“我没有解药。”沈卿尘说着话起了身,“若你还有想说的便说,若是没有,我可就走了。”
腹中剧痛愈发明显,以至于他全身无力,林炀惊恐瞪大双眸,他原本以为她单独留下来是想从自己口中问出些什么,没曾想她竟什么都不问。
见她就要走,他立刻便慌了:“若我说了,你、你可否给我解药?”
“我说过了,没有解药,你呢愿意说就说,不愿意说,那便带去坟墓吧,我自会查到。

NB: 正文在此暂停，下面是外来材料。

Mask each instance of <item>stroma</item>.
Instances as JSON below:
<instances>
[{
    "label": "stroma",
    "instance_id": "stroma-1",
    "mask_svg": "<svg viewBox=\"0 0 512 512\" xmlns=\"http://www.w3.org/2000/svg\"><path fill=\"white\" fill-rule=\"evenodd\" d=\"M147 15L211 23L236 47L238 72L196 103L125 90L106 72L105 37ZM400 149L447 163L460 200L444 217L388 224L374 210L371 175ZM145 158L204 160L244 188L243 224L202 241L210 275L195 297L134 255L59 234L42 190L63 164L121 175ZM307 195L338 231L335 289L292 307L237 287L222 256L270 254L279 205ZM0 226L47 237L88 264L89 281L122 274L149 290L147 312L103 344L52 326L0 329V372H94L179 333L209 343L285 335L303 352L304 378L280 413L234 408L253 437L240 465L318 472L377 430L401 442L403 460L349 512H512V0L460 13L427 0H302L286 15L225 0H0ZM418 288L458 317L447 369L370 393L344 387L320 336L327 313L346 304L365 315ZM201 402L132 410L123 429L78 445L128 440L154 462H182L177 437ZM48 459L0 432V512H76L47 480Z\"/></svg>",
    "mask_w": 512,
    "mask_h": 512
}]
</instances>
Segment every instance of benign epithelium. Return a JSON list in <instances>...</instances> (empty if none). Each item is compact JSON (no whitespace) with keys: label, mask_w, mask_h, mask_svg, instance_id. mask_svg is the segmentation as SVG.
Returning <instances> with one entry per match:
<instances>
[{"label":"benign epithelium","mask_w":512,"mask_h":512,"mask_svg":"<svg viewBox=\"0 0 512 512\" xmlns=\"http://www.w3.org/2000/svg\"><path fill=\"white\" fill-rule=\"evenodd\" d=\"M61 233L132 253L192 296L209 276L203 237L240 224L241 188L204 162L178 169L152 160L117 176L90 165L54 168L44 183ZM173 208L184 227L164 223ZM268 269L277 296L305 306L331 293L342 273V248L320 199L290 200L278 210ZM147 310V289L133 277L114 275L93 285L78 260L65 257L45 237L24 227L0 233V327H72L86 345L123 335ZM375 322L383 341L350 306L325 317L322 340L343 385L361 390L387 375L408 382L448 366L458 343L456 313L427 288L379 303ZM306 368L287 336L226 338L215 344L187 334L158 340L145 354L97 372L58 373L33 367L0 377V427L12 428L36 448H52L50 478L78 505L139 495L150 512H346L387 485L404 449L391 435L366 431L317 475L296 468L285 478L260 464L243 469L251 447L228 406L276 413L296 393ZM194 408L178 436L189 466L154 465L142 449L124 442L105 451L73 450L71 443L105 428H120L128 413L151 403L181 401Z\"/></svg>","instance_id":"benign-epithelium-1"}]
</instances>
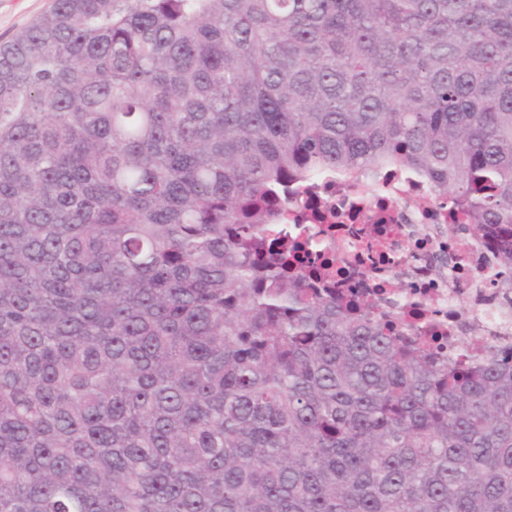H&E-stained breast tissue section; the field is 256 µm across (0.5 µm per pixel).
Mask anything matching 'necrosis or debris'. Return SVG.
Masks as SVG:
<instances>
[{
	"instance_id": "4bbe7bcc",
	"label": "necrosis or debris",
	"mask_w": 512,
	"mask_h": 512,
	"mask_svg": "<svg viewBox=\"0 0 512 512\" xmlns=\"http://www.w3.org/2000/svg\"><path fill=\"white\" fill-rule=\"evenodd\" d=\"M288 221L313 237L336 279L369 288L381 312L410 324L432 319L439 333L459 340L477 325L495 348L512 347V304L487 301L494 290L483 268L488 245L453 233L447 210L432 204L415 172L384 176L364 200L321 179Z\"/></svg>"
}]
</instances>
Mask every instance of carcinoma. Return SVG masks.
Instances as JSON below:
<instances>
[{"label":"carcinoma","mask_w":512,"mask_h":512,"mask_svg":"<svg viewBox=\"0 0 512 512\" xmlns=\"http://www.w3.org/2000/svg\"><path fill=\"white\" fill-rule=\"evenodd\" d=\"M398 168L511 282L512 0H54L1 43L0 512H512V359L279 238Z\"/></svg>","instance_id":"1"}]
</instances>
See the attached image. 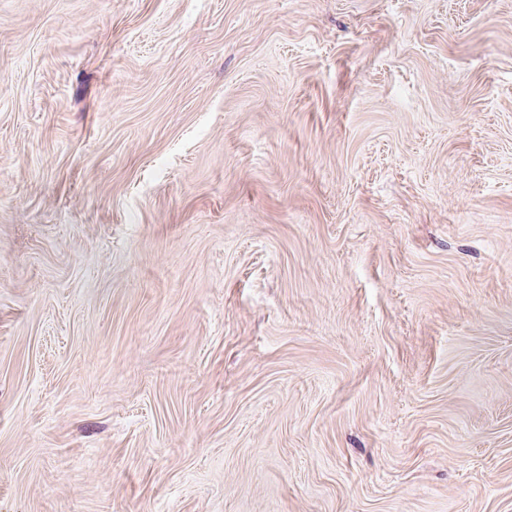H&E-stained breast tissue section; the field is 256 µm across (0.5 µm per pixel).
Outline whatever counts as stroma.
Here are the masks:
<instances>
[{
  "mask_svg": "<svg viewBox=\"0 0 512 512\" xmlns=\"http://www.w3.org/2000/svg\"><path fill=\"white\" fill-rule=\"evenodd\" d=\"M0 512H512V0H0Z\"/></svg>",
  "mask_w": 512,
  "mask_h": 512,
  "instance_id": "35a3bbf8",
  "label": "stroma"
}]
</instances>
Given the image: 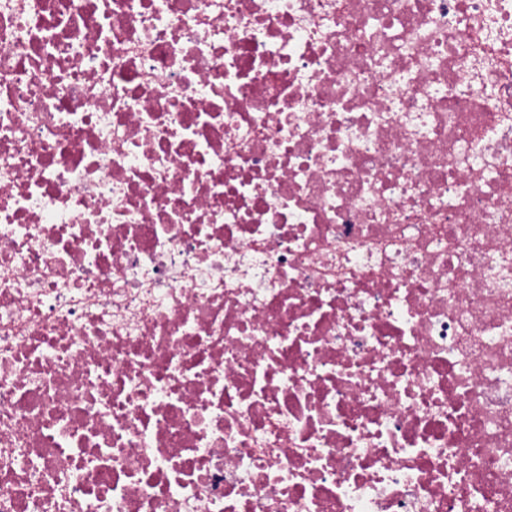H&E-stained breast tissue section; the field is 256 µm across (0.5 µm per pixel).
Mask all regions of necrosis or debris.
<instances>
[{
    "instance_id": "obj_1",
    "label": "necrosis or debris",
    "mask_w": 512,
    "mask_h": 512,
    "mask_svg": "<svg viewBox=\"0 0 512 512\" xmlns=\"http://www.w3.org/2000/svg\"><path fill=\"white\" fill-rule=\"evenodd\" d=\"M0 512H512V0H0Z\"/></svg>"
}]
</instances>
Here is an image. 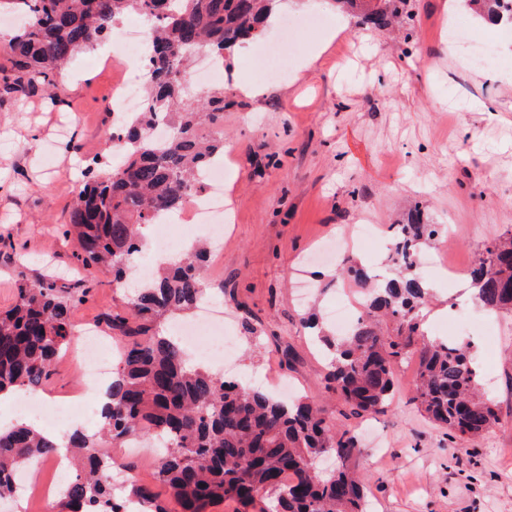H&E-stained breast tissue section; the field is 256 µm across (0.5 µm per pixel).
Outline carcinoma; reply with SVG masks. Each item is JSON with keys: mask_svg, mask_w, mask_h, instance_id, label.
Masks as SVG:
<instances>
[{"mask_svg": "<svg viewBox=\"0 0 512 512\" xmlns=\"http://www.w3.org/2000/svg\"><path fill=\"white\" fill-rule=\"evenodd\" d=\"M274 0H7L24 17L9 44L16 89L56 87L52 75L76 53L112 33L128 13L156 22L148 110L122 131L123 157L110 171L87 168L64 234L80 243L77 260L86 273L106 270L124 286L132 258L145 251L139 228L161 213L179 211L200 189L198 176L224 155L221 141L200 134L224 118V86L191 94L186 67L206 49L224 60L238 42L260 37ZM504 0H468L493 16ZM407 0H336L360 12L376 28L402 17ZM389 274L379 278L353 257L336 276L347 275L367 293L360 318L342 336L327 334L311 317L304 325L331 352L326 373L336 409L284 401L261 388L227 380L195 364L179 340L154 331L155 324L186 313L210 288L204 275L208 249L194 247L170 265H159L111 315L124 349L112 374L110 405L97 437L81 430L67 440L75 474L55 512H120L124 501L146 512H209L233 502L259 512H366L364 485L352 468L359 455L354 430L342 419L380 412L393 395L394 368L417 356L414 401L448 438L470 440L499 422L492 400L481 392L465 342L429 339L423 308L431 287L416 274L423 247L440 238L439 225L416 210L393 226ZM475 299L489 311L512 310V231L497 237L470 268ZM78 293L51 279L24 282L12 306L0 311V395L42 385L74 335ZM143 431L169 437L155 460L156 479L175 504L153 488L125 480L114 492L102 468L106 445L117 446ZM60 448L57 438L28 422L0 430V500L19 491L13 473L44 462Z\"/></svg>", "mask_w": 512, "mask_h": 512, "instance_id": "cac0c4a2", "label": "carcinoma"}]
</instances>
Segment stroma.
Masks as SVG:
<instances>
[{
	"instance_id": "obj_1",
	"label": "stroma",
	"mask_w": 512,
	"mask_h": 512,
	"mask_svg": "<svg viewBox=\"0 0 512 512\" xmlns=\"http://www.w3.org/2000/svg\"><path fill=\"white\" fill-rule=\"evenodd\" d=\"M449 0H408L400 27L381 30L359 17L338 16L333 0H280V15L317 10L346 28L332 43L301 29L286 78L266 83L255 99L229 91L219 134L233 199L224 226L222 260L212 274L223 293L238 341L240 376L280 378L296 394L333 406L326 389L327 357L300 326L304 306L297 282L313 285L320 310L360 299L350 281L333 283L332 267L316 255L326 242L355 253L356 226H372L376 243L366 262L384 259L387 228L421 206L432 223L456 227L445 246L471 265L494 235L512 228V56L501 35L467 19L471 35L499 49L490 69L470 65L446 32ZM9 27L0 28V309L14 301L22 280L74 270L69 288L92 283L77 305V329L122 309L126 292L108 273L86 279L76 245L65 239L72 192L83 168L111 167L103 153L112 126L109 43L78 54L55 78V91L10 89ZM318 53L309 69L304 56ZM497 81L487 82L486 72ZM491 104L488 112L474 102ZM419 274L434 290L423 313L428 331L456 310L470 316L454 333L472 346L480 375L495 396L500 421L482 439L460 446L418 411L413 370L396 369L395 396L384 413L349 425L359 434L356 465L370 512H512V313L473 305L468 279L443 283ZM75 360L55 362L39 393L48 402L76 392Z\"/></svg>"
}]
</instances>
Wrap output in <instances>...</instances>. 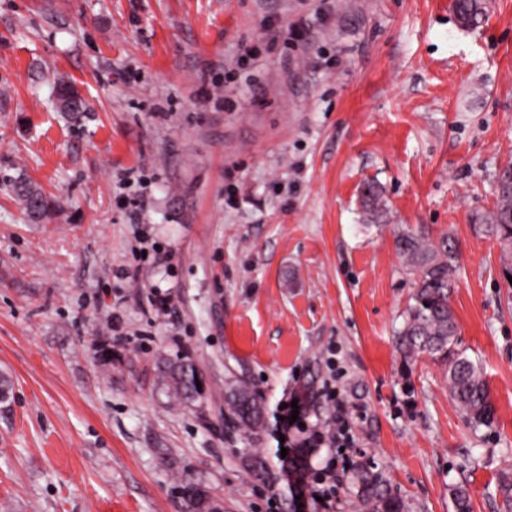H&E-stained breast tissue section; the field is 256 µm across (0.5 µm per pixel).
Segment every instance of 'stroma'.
Returning a JSON list of instances; mask_svg holds the SVG:
<instances>
[{
    "mask_svg": "<svg viewBox=\"0 0 512 512\" xmlns=\"http://www.w3.org/2000/svg\"><path fill=\"white\" fill-rule=\"evenodd\" d=\"M483 6L468 25L455 0H0V512H185L187 481L219 512H301L280 418L297 399L325 428L328 387L352 438L302 454L334 461L332 512H359L365 461L410 512H454L458 484L500 512L512 312L475 224L512 161V0ZM21 174L51 202L41 223L7 184ZM400 228L456 248L458 347L489 380L490 425L444 365L395 346L415 281ZM164 359L195 365L190 403L160 389ZM231 378L262 397L260 432L225 421ZM363 195L360 196V204L370 221H378L384 213L385 205L382 200L380 187L373 182L365 183Z\"/></svg>",
    "mask_w": 512,
    "mask_h": 512,
    "instance_id": "stroma-1",
    "label": "stroma"
}]
</instances>
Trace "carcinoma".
Here are the masks:
<instances>
[{"mask_svg": "<svg viewBox=\"0 0 512 512\" xmlns=\"http://www.w3.org/2000/svg\"><path fill=\"white\" fill-rule=\"evenodd\" d=\"M456 8L465 21H475L483 13L481 0H457ZM57 91L72 94L73 106L63 112L71 120L79 121L86 106L78 92L67 83L59 84ZM12 187L28 218L34 222L41 220L49 208L43 191L24 176L17 177ZM495 196L493 209L478 217L477 227L498 242L503 273L512 276V163L499 170ZM360 204L369 220H379L385 210L380 187L366 183ZM394 246L406 269L416 275L412 303L405 309L403 325L397 332L398 349L406 358L426 356L446 366L451 400L473 426L489 424L495 410L483 369L457 348L458 325L448 302L457 271L454 248L446 236L434 239L423 231L404 229L395 232ZM197 377L191 363L165 362L158 367V384L175 406L195 398ZM224 402L234 423L252 430L262 426L263 402L247 385L235 380L227 382ZM354 481L359 512H409V503L401 494L391 491L386 475L376 466H359ZM498 490L503 512H512L511 471L501 474ZM183 499L187 512H218L217 504L194 484L183 487Z\"/></svg>", "mask_w": 512, "mask_h": 512, "instance_id": "obj_1", "label": "carcinoma"}]
</instances>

”
“你等等,你既什么都不问我,又为何要单独留下?”
“这般明显你还看不出?你丧心病狂、残害无辜,侮辱女人还不知悔改,如你这般的人便是死上千次万次都不足惜,可死多容易,活着且失去你最珍视的东西才更痛苦。”
“你、你就不怕我去圣上面前告发你?”
“尽管去,若你之罪昭告天下,你觉得别人会信你还是信我?”
“你……我要杀了你。”林炀伸手去拽沈卿尘衣裙,她只稍稍挪开几步,林炀便一头栽倒在地。
沈卿尘微微弯腰看着他:“杀了我,更没解药。”
说完,她再不愿听他废话,径直开门出去。
房门刚在身后关上,屋里忽然传出一声痛苦的嚎叫,就如待宰的牲畜,绝望的嘶吼。